▶ [TASK STATEMENT]: Below are the records. Retype exactly the lines between the lines holding "mouse_move(293, 336)" and "left_mouse_up()", inclusive.

____ INPUT DATA

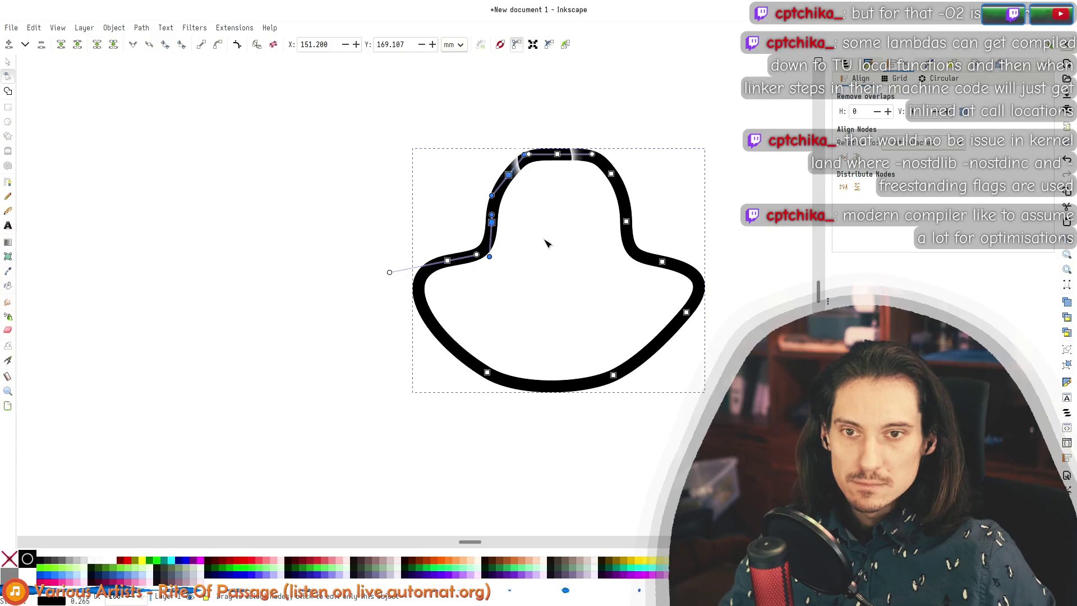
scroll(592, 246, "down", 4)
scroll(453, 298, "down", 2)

________
____ INPUT DATA

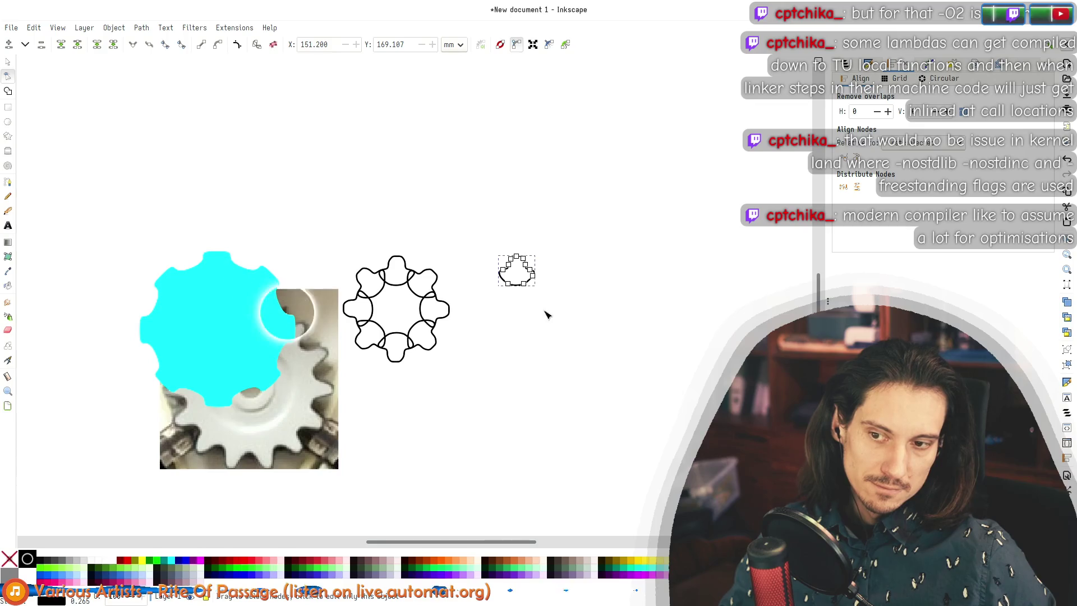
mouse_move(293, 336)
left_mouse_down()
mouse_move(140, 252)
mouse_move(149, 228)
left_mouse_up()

________

▶ [SOLUTION]:
mouse_move(293, 336)
left_mouse_down()
mouse_move(140, 252)
mouse_move(149, 228)
left_mouse_up()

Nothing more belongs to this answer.